Trials have also tried to assess if supplementation with Vitamin D will improve outcomes in patients with cancer. The SUNSHINE trial was a Phase II trial that prospectively evaluated the effect of supplementation with Vitamin D in 139 patients with metastatic colorectal cancer who received chemotherapy (mFOLFOX6 plus bevacizumab). Only 9% of the trial population had sufficient Vitamin D levels at the beginning of treatment. Patients in the high-dose Vitamin D group (8000 IU a day for 14 days, and then 4000 IU a day) had a better progression-free survival as compared to those patients who took 400 IU daily during all cycles. Overall survival and response rates showed no difference. The AMATERASU trial was a randomized, double-blind, placebo-controlled trial conducted in 417 patients, which evaluated supplementation with 2000 IU Vitamin D in patients with Stages I to III cancers of the digestive tract. The trial did not show any significant improvement in relapse-free survival at 5 years.

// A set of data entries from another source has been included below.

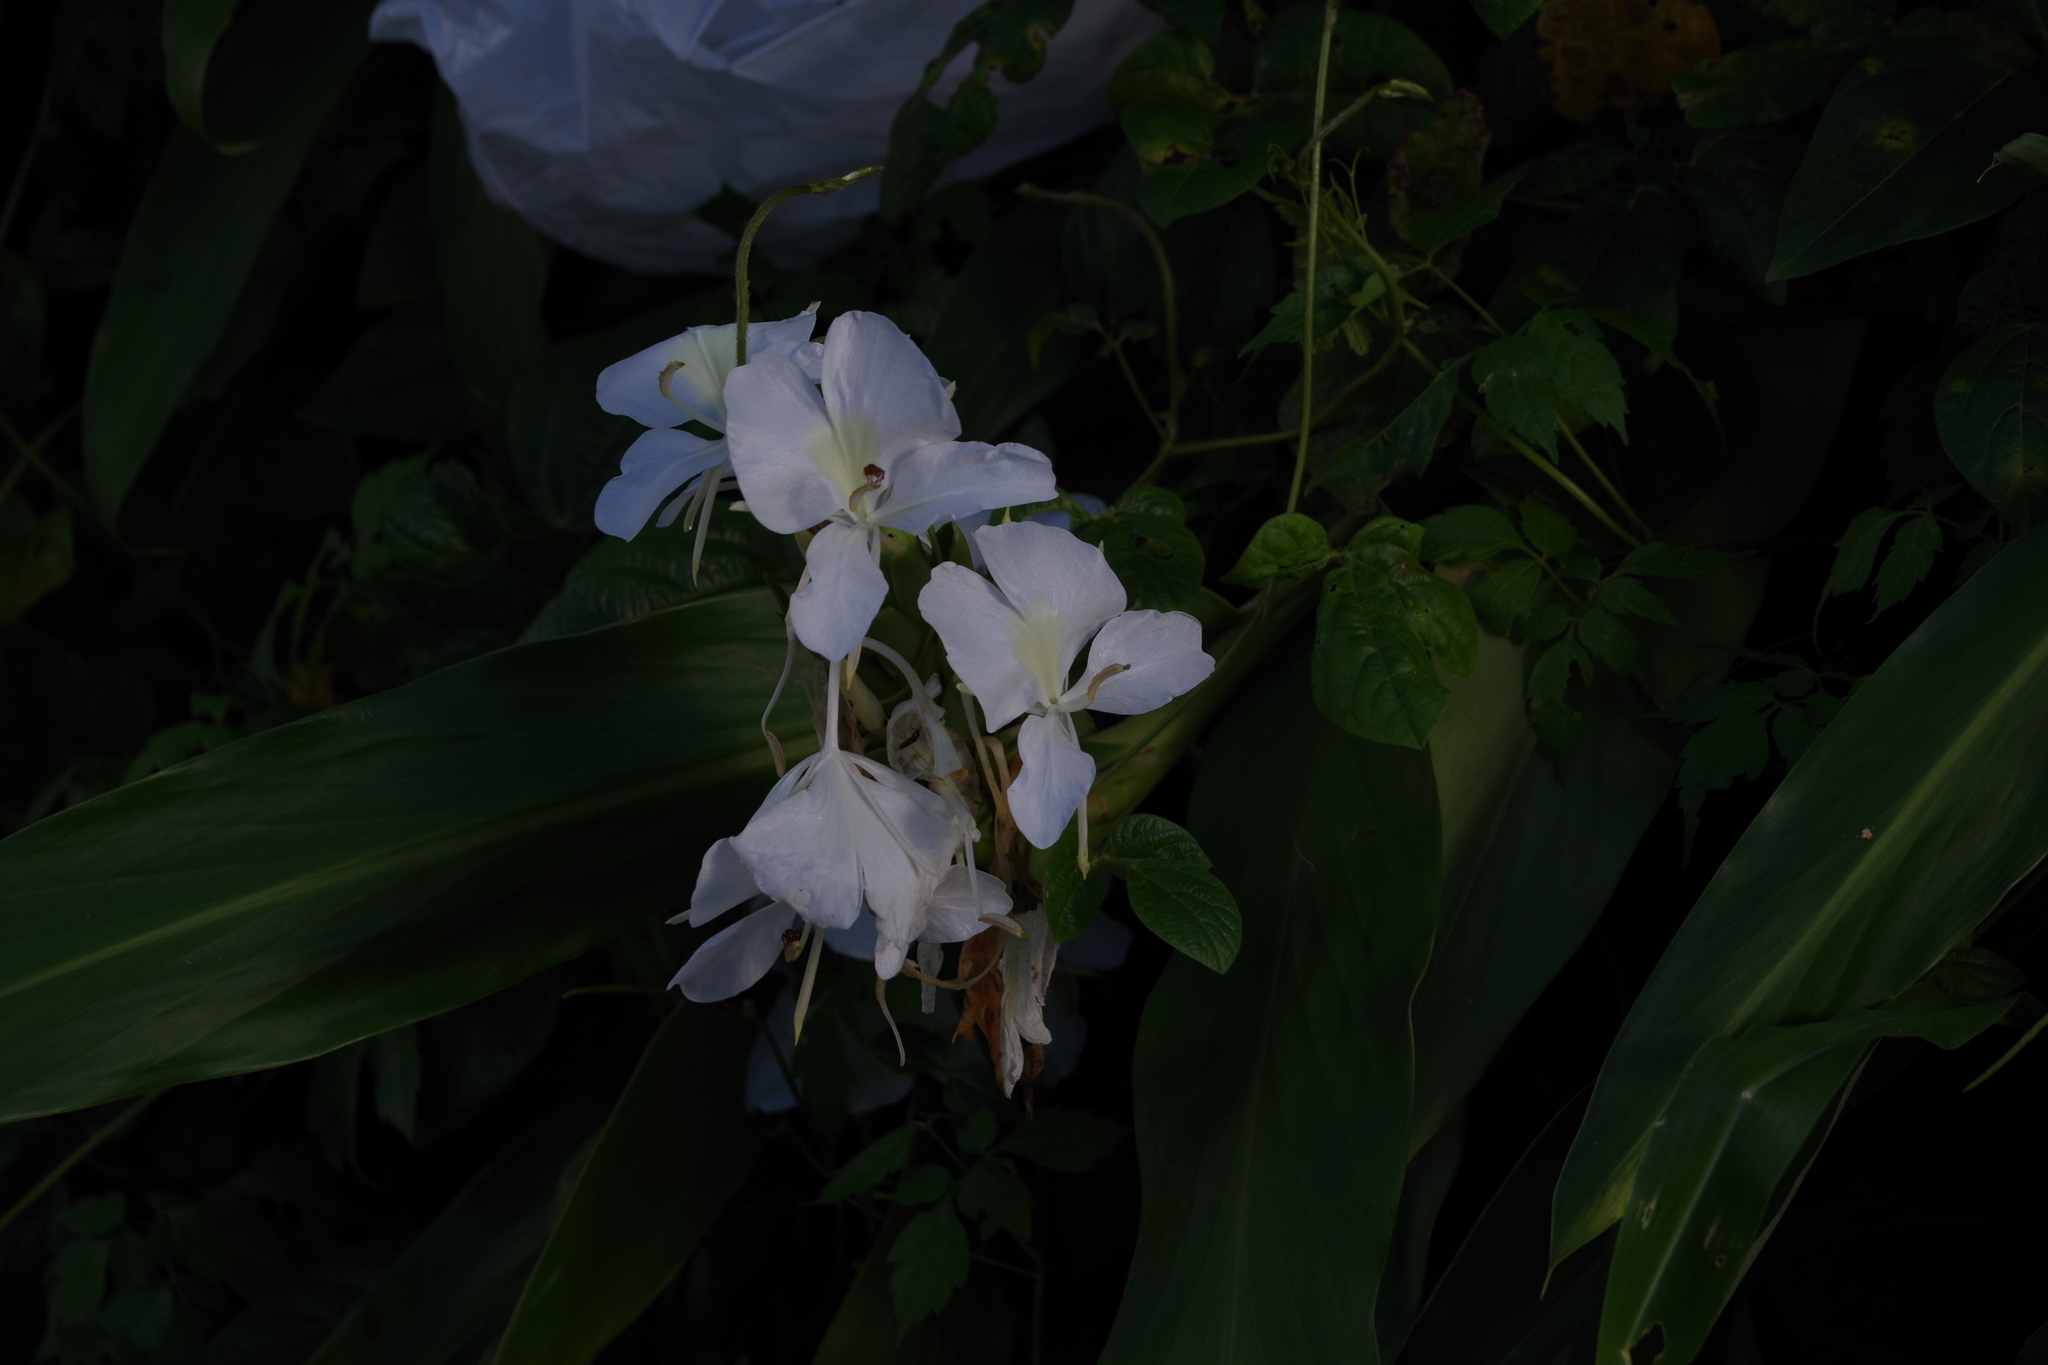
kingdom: Plantae
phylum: Tracheophyta
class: Liliopsida
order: Zingiberales
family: Zingiberaceae
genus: Hedychium
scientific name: Hedychium coronarium
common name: White garland-lily
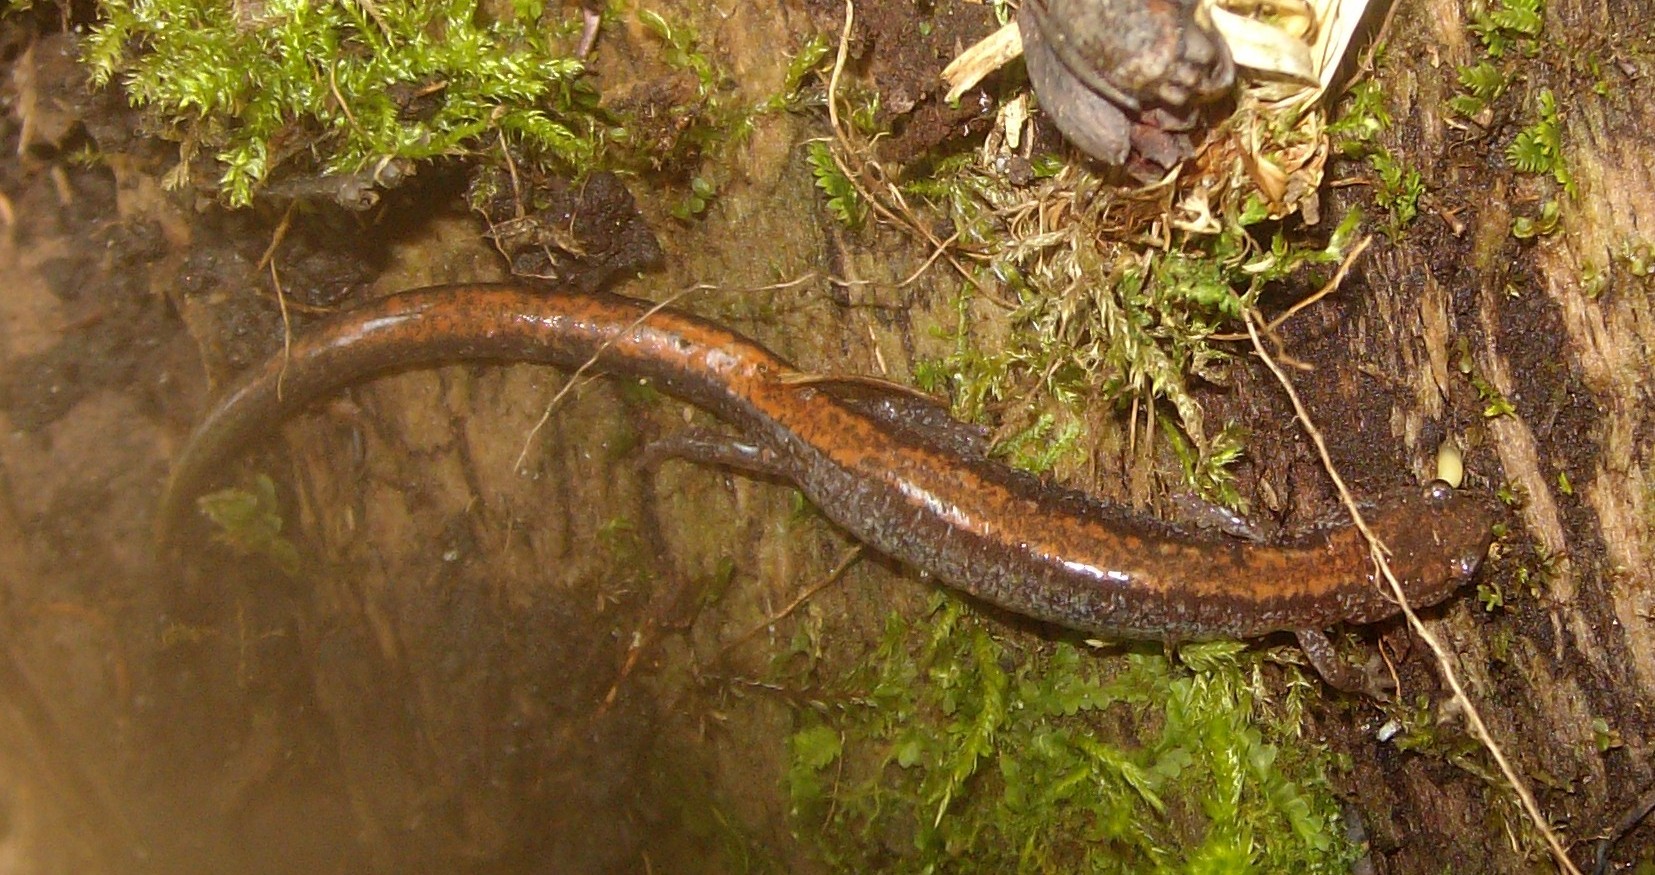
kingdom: Animalia
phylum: Chordata
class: Amphibia
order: Caudata
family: Plethodontidae
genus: Plethodon
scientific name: Plethodon cinereus
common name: Redback salamander
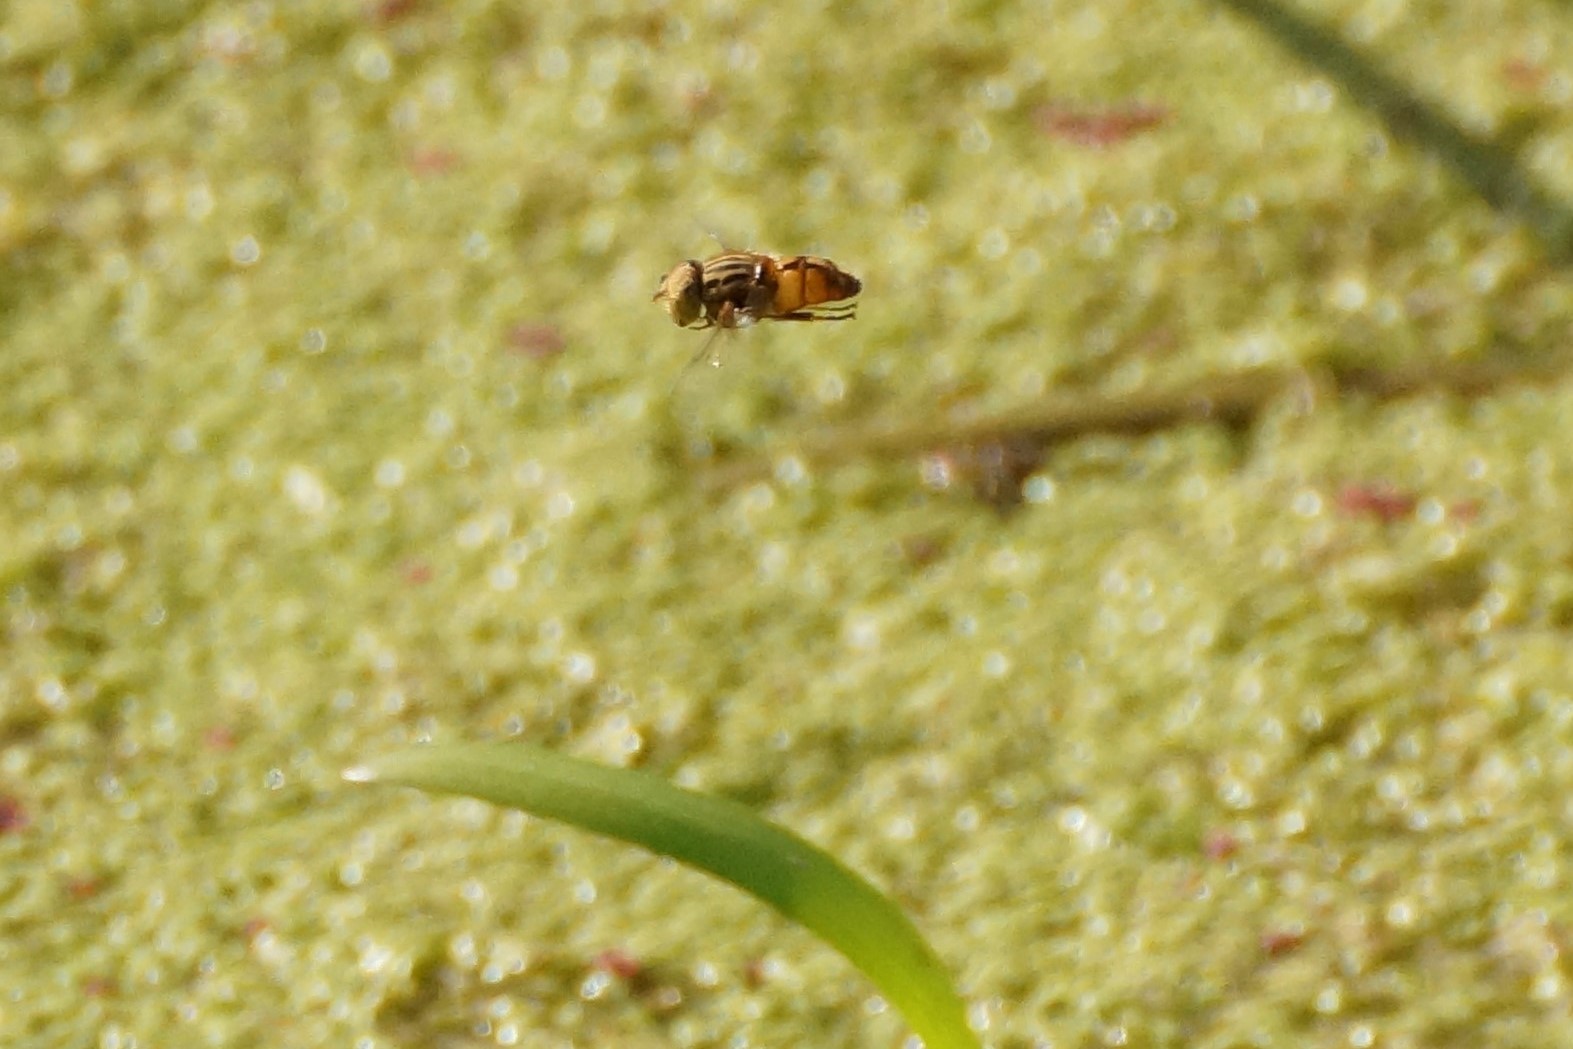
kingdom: Animalia
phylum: Arthropoda
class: Insecta
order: Diptera
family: Syrphidae
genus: Eristalinus
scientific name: Eristalinus punctulatus
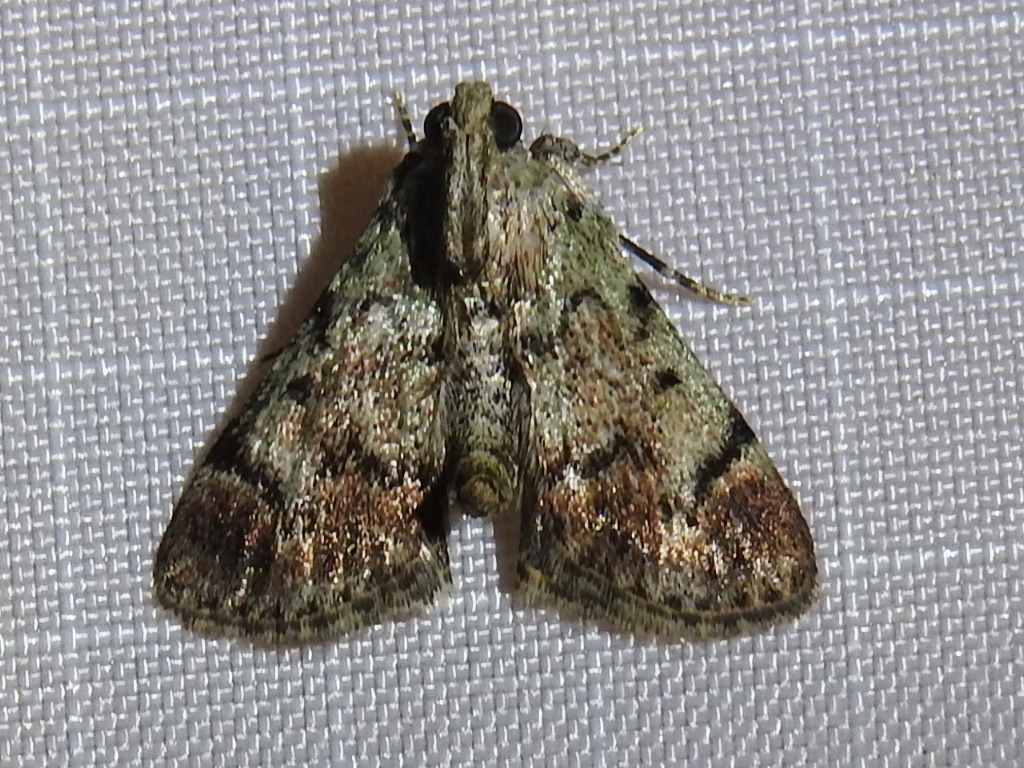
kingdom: Animalia
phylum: Arthropoda
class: Insecta
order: Lepidoptera
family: Pyralidae
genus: Epipaschia
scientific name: Epipaschia superatalis
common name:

All these trials were widely heterogeneous with regard to patient population; methods of Vitamin D level testing; definitions of sufficiency, insufficiency, and deficiency; target therapeutic blood levels; and dosing. With such a deluge of data, it is extremely important to sift through all the information with a thin sieve so as to cast further light onto this enigma.
As noted by Noronha, “clear ethnic differences exist between oncology patients from different countries.” Indian cancer patients are known to differ in terms of epidemiology and response to therapy and may have unique toxicities to drugs. It is even more important to carry out research on this subject in Indian patients, in order to understand our patient outcomes and formulate our own guidelines. Disease-specific collaborative research networks across various institutions will be the way forward.
To conclude, we would like to affirm the fact that baseline lower Vitamin D levels seem to have a negative association with cancer outcomes. Well-designed randomized trials with longer follow-up time are needed to establish its place in patient management strategies and hopefully catch that elusive association!